Fate of the Peak Effect in a Type-II Superconductor: Multicriticality in the Bragg-Glass Transition

TL;DR

This study investigates the complex phase transitions in a Nb superconductor, revealing how the peak effect disappears at a multicritical point where multiple phase boundaries converge, using neutron scattering and magnetic susceptibility.

Contribution

It provides the first detailed phase diagram showing the multicritical behavior of the Bragg-glass transition in a superconductor, linking the peak effect disappearance to this multicriticality.

Findings

Identification of four phase boundary lines in the H-T plane.

Disappearance of the peak effect correlates with multicriticality.

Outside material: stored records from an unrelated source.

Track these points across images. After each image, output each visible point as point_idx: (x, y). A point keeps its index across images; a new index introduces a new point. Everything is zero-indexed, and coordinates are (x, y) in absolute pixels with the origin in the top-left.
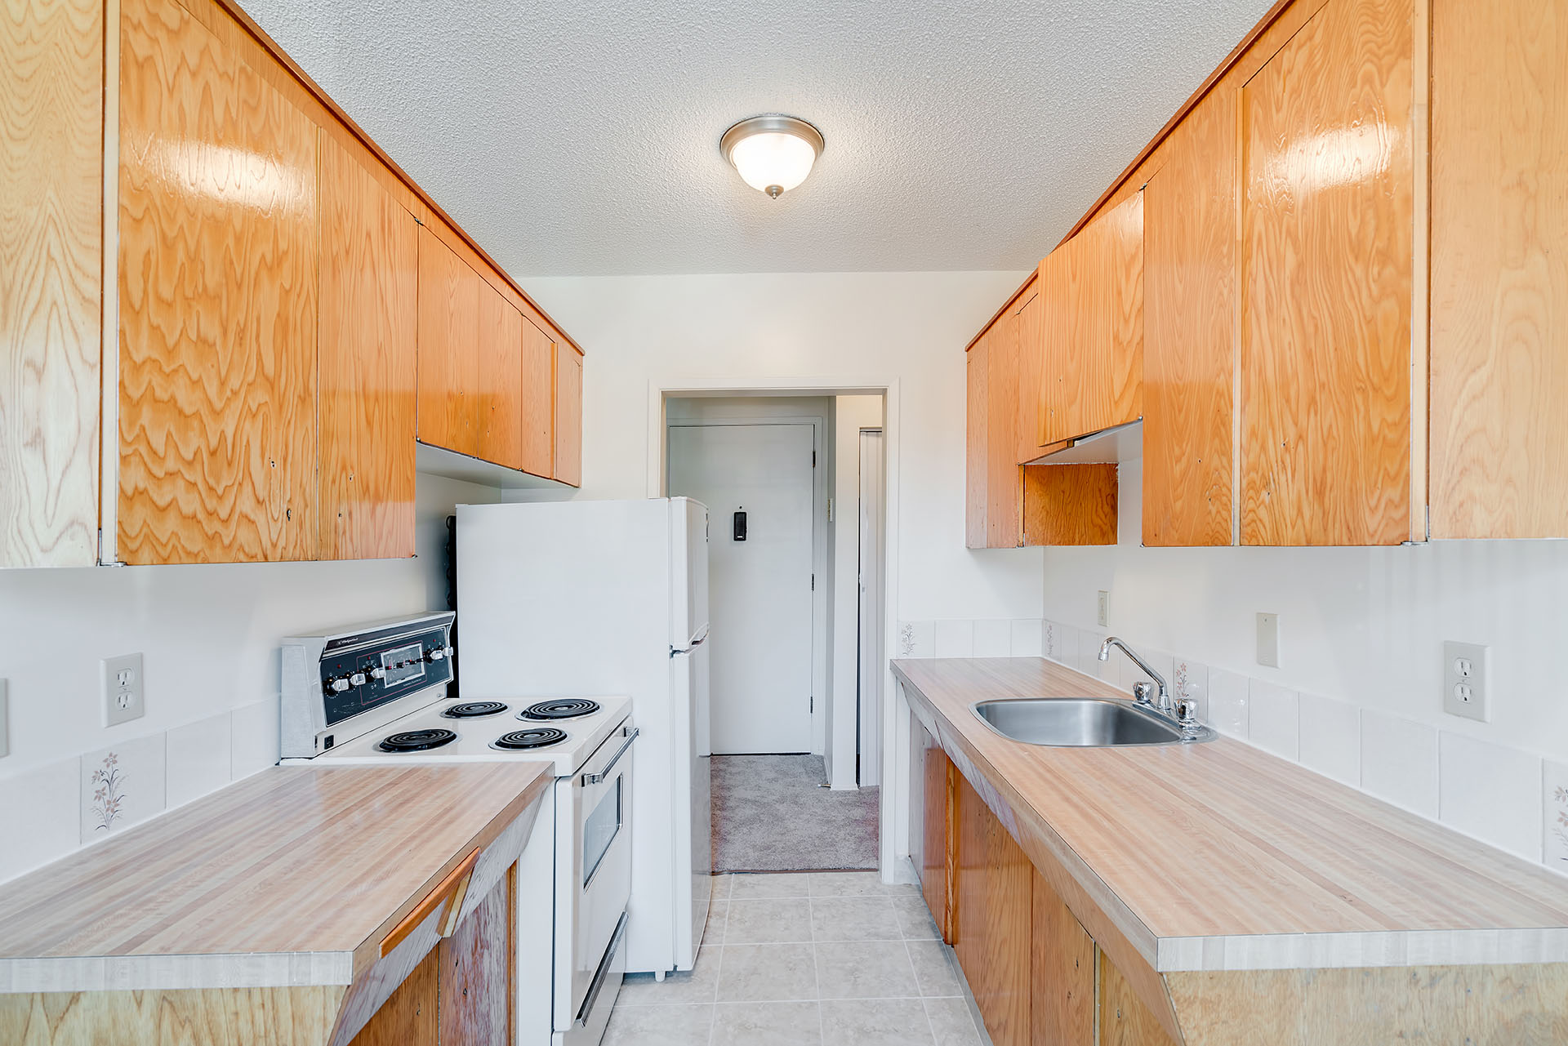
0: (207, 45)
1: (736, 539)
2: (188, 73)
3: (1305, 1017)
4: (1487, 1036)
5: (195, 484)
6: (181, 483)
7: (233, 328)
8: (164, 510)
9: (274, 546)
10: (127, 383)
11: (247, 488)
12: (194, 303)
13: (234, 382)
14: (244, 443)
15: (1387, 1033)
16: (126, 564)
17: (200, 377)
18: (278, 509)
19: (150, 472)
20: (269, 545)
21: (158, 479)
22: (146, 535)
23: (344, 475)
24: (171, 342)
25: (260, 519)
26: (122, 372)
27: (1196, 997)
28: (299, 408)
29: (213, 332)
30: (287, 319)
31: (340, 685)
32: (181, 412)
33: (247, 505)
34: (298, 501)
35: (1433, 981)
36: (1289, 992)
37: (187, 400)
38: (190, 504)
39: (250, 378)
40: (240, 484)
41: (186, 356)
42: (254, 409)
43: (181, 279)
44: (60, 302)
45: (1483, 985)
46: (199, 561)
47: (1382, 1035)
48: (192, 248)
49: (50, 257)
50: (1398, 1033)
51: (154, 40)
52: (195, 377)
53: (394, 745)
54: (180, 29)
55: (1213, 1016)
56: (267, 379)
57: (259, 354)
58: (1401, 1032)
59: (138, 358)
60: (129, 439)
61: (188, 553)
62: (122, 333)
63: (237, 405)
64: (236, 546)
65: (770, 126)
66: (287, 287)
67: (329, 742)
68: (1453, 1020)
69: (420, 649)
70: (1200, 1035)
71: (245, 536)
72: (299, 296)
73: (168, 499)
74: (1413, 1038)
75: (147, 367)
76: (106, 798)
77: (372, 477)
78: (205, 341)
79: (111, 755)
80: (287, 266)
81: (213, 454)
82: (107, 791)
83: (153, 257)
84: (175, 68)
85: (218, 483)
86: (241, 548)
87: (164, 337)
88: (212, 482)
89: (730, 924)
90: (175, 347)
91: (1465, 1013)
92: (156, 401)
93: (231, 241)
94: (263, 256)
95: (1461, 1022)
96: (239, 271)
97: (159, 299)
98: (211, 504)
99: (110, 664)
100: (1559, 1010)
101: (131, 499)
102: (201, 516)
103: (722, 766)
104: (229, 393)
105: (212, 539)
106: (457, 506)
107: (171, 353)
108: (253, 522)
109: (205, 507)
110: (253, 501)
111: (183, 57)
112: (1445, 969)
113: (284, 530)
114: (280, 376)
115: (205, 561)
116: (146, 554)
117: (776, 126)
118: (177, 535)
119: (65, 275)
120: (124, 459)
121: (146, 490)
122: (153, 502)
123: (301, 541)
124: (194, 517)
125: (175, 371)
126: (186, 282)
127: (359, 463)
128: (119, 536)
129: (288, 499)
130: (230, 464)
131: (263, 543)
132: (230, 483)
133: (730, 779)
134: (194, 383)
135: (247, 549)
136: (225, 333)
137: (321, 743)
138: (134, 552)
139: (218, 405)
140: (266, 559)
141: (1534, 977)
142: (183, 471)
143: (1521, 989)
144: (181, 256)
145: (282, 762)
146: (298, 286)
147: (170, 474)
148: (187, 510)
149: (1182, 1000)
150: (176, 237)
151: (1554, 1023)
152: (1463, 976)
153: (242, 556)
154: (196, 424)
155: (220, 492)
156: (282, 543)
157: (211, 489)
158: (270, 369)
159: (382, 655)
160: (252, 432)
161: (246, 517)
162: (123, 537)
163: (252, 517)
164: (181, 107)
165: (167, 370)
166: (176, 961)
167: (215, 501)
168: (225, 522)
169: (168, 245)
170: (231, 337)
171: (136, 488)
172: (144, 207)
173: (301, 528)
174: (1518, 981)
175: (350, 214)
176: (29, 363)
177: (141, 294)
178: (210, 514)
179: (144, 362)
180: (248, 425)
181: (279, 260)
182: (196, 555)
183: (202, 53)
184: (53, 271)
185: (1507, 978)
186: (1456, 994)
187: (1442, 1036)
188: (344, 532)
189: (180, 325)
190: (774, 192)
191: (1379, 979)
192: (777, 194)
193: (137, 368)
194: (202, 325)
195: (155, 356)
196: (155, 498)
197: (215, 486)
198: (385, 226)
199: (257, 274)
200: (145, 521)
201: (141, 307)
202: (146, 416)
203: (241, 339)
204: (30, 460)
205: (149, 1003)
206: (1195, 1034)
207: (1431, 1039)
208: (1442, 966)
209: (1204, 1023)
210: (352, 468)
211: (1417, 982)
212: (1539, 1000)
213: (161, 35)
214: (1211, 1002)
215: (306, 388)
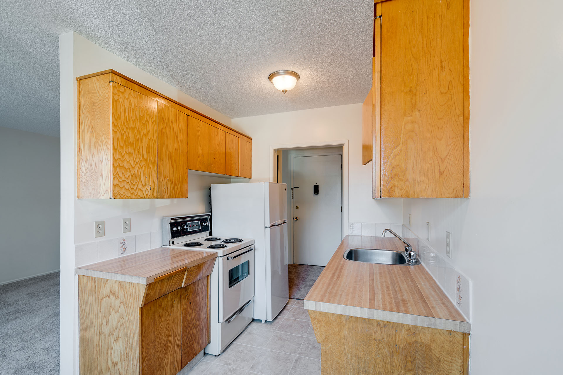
0: (130, 92)
1: (315, 194)
2: (126, 100)
3: (346, 329)
4: (403, 345)
5: (128, 183)
6: (125, 183)
7: (136, 149)
8: (122, 188)
9: (147, 195)
10: (114, 164)
11: (140, 183)
12: (128, 146)
13: (137, 161)
14: (140, 173)
15: (371, 338)
16: (114, 198)
17: (129, 161)
18: (148, 187)
19: (119, 181)
20: (146, 195)
21: (121, 182)
22: (118, 193)
23: (165, 179)
24: (123, 154)
25: (143, 189)
26: (113, 161)
27: (316, 318)
28: (153, 165)
29: (132, 151)
30: (150, 146)
31: (175, 229)
32: (125, 168)
33: (140, 186)
34: (153, 185)
35: (385, 326)
36: (341, 321)
37: (126, 165)
38: (127, 187)
39: (141, 159)
40: (139, 182)
41: (126, 157)
42: (142, 166)
43: (125, 141)
44: (104, 149)
45: (401, 330)
46: (129, 198)
47: (369, 339)
48: (127, 135)
49: (103, 141)
50: (374, 339)
51: (119, 95)
52: (128, 161)
53: (187, 245)
54: (124, 92)
55: (321, 324)
56: (145, 159)
57: (143, 154)
58: (375, 339)
59: (116, 158)
60: (115, 174)
61: (127, 197)
62: (113, 154)
63: (138, 166)
64: (138, 195)
65: (281, 74)
66: (150, 138)
67: (173, 243)
68: (391, 339)
69: (200, 222)
70: (317, 328)
71: (140, 193)
72: (153, 140)
73: (123, 185)
74: (378, 341)
75: (118, 160)
76: (123, 248)
77: (174, 179)
78: (130, 153)
79: (124, 239)
80: (150, 134)
81: (132, 176)
82: (123, 246)
83: (119, 138)
84: (123, 99)
85: (133, 182)
86: (139, 196)
87: (121, 153)
88: (132, 182)
89: (290, 313)
90: (124, 155)
91: (395, 337)
92: (120, 166)
93: (136, 131)
94: (144, 133)
95: (394, 340)
96: (138, 138)
97: (120, 146)
98: (132, 186)
99: (124, 219)
100: (427, 342)
101: (115, 186)
102: (130, 189)
103: (309, 269)
104: (136, 163)
105: (132, 194)
106: (211, 185)
107: (123, 157)
108: (142, 190)
109: (131, 187)
110: (142, 186)
111: (125, 97)
112: (389, 323)
113: (149, 192)
114: (148, 158)
115: (131, 198)
116: (118, 197)
117: (283, 74)
118: (125, 193)
119: (105, 144)
120: (114, 178)
121: (118, 184)
122: (120, 187)
123: (154, 194)
124: (128, 189)
125: (124, 160)
126: (126, 142)
127: (170, 176)
128: (113, 193)
129: (150, 185)
130: (136, 178)
131: (144, 194)
132: (136, 182)
133: (310, 273)
134: (128, 162)
135: (140, 196)
136: (135, 151)
137: (171, 243)
138: (116, 196)
139: (133, 166)
140: (145, 198)
141: (419, 331)
142: (126, 180)
143: (414, 333)
144: (125, 136)
145: (163, 246)
146: (152, 138)
147: (123, 181)
148: (127, 188)
149: (312, 318)
150: (124, 133)
151: (426, 346)
152: (394, 326)
153: (139, 197)
154: (128, 170)
155: (134, 184)
156: (149, 195)
157: (132, 183)
158: (145, 157)
159: (188, 223)
160: (141, 171)
161: (140, 189)
162: (114, 193)
163: (142, 189)
164: (125, 107)
165: (122, 160)
166: (120, 275)
167: (133, 186)
168: (135, 190)
169: (122, 135)
170: (136, 151)
171: (116, 184)
172: (117, 129)
173: (154, 191)
174: (413, 330)
175: (166, 118)
176: (100, 161)
177: (117, 146)
178: (132, 189)
179: (117, 159)
180: (140, 170)
181: (148, 133)
182: (129, 197)
183: (129, 95)
184: (104, 143)
185: (409, 329)
186: (392, 331)
187: (388, 342)
188: (165, 192)
189: (125, 151)
190: (285, 91)
191: (368, 322)
192: (285, 92)
193: (116, 160)
194: (130, 150)
195: (120, 157)
196: (120, 186)
197: (133, 183)
198: (177, 119)
199: (142, 137)
200: (118, 190)
201: (117, 149)
202: (118, 169)
203: (139, 152)
204: (100, 178)
205: (117, 283)
206: (316, 328)
207: (384, 343)
208: (388, 322)
209: (318, 325)
210: (168, 177)
211: (380, 325)
212: (420, 338)
213: (120, 94)
214: (320, 320)
215: (155, 160)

Convergence of phase boundaries at a multicritical point.

Abstract

We have used small-angle-neutron-scattering (SANS) and ac magnetic susceptibility to investigate the global magnetic field H vs temperature T phase diagram of a single crystal Nb in which a first-order transition of Bragg-glass melting (disordering), a peak effect, and surface superconductivity are all observable. It was found that the disappearance of the peak effect is directly related to a multicritical behavior in the Bragg-glass transition. Four characteristic phase boundary lines have been identified on the H-T plane: a first-order line at high fields, a mean-field-like continuous transition line at low fields, and two continuous transition line associated with the onset of surface and bulk superconductivity. All four lines are found to meet at a multicritical point.